Segment Open

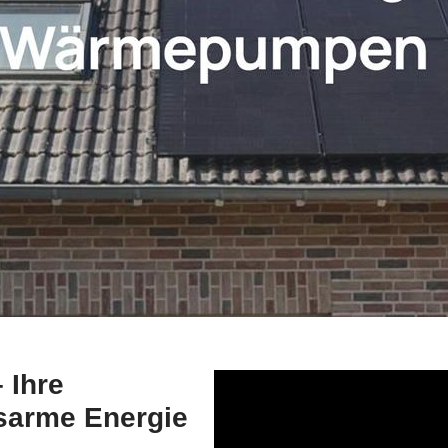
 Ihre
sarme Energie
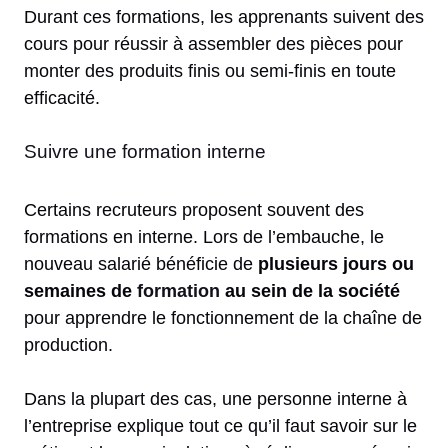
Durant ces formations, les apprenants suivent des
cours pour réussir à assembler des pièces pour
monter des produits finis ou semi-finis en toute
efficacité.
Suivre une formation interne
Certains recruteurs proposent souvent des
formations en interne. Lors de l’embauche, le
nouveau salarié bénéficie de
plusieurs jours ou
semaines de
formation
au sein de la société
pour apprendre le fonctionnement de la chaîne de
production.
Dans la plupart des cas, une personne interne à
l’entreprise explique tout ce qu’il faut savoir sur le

Segment Closed

### WHAT IS EXPECTED
Scan the data above and report each line in which "formations" is present.

### RESULT
Durant ces formations, les apprenants suivent des
formations en interne. Lors de l’embauche, le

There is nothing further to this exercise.